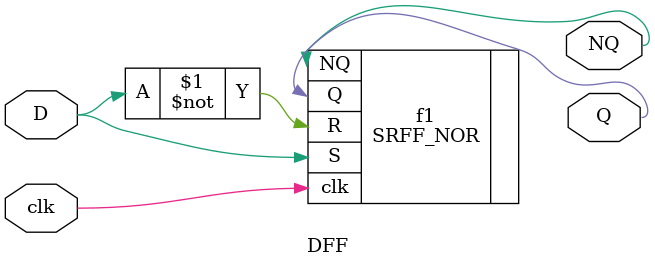
<source format=v>
`timescale 1ns / 1ps

module DFF (
    input D, clk,
    output Q, NQ
);

SRFF_NOR f1(.S (D), .R (~D), .clk (clk), .Q (Q) , .NQ (NQ));

endmodule
</source>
---------------
• Problem statement: Write every line above again exactly, but leave the pictures out.

• Solution for this exercise:
<source format=v>
`timescale 1ns / 1ps

module DFF (
    input D, clk,
    output Q, NQ
);

SRFF_NOR f1(.S (D), .R (~D), .clk (clk), .Q (Q) , .NQ (NQ));

endmodule
</source>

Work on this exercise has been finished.